Payne adds that it will be difficult to sustain a growth rate above three percent without significantly more labor market or productivity growth. But he is optimistic that the economy could show strength the rest of this year.

Goolsbee doesn’t put much credence in the idea that first quarter growth is expected to be lower just because it has been that way in recent years.

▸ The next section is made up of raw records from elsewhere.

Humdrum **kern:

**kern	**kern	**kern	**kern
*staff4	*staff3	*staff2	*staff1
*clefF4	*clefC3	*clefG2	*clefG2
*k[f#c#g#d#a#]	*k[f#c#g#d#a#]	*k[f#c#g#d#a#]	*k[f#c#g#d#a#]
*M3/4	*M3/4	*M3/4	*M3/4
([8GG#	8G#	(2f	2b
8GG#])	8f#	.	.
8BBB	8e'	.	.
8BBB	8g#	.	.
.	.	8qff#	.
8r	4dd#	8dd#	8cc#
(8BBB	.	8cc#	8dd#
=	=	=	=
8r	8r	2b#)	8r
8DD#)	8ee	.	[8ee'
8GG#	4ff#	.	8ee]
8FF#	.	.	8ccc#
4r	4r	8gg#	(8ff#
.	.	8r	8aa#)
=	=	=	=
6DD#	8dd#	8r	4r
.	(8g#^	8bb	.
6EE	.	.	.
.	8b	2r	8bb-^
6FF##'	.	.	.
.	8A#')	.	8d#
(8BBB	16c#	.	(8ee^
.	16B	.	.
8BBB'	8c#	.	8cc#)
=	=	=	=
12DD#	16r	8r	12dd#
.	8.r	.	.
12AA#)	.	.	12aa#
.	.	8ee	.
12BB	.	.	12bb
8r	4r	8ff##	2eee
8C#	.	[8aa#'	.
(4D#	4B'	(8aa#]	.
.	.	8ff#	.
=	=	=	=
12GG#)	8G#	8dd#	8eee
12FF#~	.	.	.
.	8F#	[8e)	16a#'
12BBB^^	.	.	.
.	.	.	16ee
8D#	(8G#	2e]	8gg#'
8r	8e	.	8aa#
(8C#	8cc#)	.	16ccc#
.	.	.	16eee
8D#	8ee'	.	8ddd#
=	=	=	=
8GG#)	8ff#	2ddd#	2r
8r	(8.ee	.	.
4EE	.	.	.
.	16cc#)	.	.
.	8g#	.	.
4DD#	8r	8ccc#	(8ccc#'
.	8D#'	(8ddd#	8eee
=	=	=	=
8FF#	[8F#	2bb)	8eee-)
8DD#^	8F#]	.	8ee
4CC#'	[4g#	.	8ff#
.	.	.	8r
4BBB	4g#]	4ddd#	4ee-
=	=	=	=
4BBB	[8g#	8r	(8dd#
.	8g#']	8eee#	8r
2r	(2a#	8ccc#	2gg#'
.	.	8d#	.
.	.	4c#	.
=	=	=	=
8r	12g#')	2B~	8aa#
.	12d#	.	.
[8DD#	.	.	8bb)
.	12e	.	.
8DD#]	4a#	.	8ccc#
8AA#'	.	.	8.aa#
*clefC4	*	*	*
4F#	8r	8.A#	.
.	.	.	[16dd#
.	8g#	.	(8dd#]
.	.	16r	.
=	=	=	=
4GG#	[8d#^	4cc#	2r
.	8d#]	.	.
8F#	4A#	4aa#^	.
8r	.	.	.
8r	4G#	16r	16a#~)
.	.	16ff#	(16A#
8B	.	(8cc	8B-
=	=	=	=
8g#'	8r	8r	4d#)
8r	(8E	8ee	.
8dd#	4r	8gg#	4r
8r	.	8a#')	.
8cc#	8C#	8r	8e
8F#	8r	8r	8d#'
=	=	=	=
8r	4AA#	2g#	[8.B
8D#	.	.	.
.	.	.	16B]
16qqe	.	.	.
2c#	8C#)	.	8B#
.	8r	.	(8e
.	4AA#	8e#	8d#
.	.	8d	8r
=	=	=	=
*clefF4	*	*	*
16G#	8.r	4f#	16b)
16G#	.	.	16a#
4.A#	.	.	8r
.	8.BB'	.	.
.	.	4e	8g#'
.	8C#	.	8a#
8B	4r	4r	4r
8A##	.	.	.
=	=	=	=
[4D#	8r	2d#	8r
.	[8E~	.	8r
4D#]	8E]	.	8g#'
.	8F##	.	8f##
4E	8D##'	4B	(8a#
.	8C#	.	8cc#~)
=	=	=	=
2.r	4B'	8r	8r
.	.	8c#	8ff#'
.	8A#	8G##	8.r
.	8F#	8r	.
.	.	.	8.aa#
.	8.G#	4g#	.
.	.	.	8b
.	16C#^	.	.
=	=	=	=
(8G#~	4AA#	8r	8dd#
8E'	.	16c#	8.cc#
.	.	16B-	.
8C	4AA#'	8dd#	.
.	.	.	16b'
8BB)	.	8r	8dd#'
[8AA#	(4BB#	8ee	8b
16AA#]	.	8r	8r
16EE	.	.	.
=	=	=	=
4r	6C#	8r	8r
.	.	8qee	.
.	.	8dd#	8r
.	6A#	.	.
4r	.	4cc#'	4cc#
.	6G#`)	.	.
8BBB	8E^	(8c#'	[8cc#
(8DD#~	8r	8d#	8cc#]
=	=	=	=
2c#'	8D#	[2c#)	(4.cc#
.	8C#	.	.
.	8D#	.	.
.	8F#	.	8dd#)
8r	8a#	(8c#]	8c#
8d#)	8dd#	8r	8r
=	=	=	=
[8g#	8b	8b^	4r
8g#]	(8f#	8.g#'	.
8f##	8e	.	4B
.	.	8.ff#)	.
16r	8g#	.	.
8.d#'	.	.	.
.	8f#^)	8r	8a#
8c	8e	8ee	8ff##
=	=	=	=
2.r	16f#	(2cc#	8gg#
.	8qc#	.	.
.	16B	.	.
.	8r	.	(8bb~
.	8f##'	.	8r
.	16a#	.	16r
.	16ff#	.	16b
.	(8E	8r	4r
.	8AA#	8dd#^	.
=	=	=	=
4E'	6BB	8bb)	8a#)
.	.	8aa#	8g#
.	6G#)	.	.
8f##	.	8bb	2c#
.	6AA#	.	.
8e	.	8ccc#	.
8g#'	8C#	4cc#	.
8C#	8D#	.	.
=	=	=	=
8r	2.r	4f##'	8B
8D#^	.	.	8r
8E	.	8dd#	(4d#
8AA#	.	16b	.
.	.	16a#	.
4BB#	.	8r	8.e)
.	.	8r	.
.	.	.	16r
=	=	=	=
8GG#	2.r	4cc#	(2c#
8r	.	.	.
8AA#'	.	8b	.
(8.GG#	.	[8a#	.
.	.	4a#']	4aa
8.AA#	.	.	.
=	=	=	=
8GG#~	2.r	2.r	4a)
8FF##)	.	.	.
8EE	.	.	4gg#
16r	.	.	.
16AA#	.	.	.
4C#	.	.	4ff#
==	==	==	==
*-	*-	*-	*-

“My view has been that the economy is growing, but not as fast as the optimists want,” said Goolsbee, who served as a top economic advisor to the Obama White House. “Certainly not that over three percent sustained basis that they sowed into the budget. So I would say it was a modestly positive report, but we certainly hope that we can do better in the quarters to come.”

President Trump and congressional leaders were able to implement a massive overhaul of the tax code while also reducing many regulations and federal rules. The hope is to decrease tax and regulatory burdens so employers have more time and resources to invest into their businesses and employees.

The Great Recession and the sluggish recovery that followed hindered economic growth through much of the last decade. Former President Barack Obama oversaw the recovery throughout his administration with the economy showing more notable signs of a turnaround in recent years.

“We’re starting to see fairly strong momentum which we’d expect to continue to pick up,” Greg Daco, head of U.S. macroeconomics at Oxford Economics, told InsideSources. “Overall the economy remains on an upwards trajectory. When we look at the rest of the year we’d expect that with reduced tax burdens, increased spending, and a fairly solid overall global environment, we should expect growth.”

Daco agrees that economic growth in the most recent report was fairly moderate overall. But he does add that it was stronger than some recent first quarters and that we could expect stronger growth later this year since policy reforms might take a little bit of time before their effects are fully felt.

“In general the key elements in this report were essentially threefold,” Daco said. “On the private-sector front, the economy is showing signs of a fairly late cycle economy, but one that will be supported by additional stimulants. On the international front, you have imports and exports that are still growing at a fairly solid pace, but there is concern of protectionism. Finally, on the inflation front, we’re seeing an economy with reduced labor market slack and increased economic activity putting upward pressure on wages.”

The BEA report found that personal incomes increased to $182.1 billion in the first quarter – with the fourth quarter seeing more robust growth at $186.4 billion. A decrease in personal interest income, rental income, and nonfarm proprietors’ income were largely offset by accelerations in wages, salaries, and government social benefits.

The BEA notes that the first-quarter advance estimates are based on source data that are incomplete and subject to further revisions. The finalized report is scheduled to be released June 28.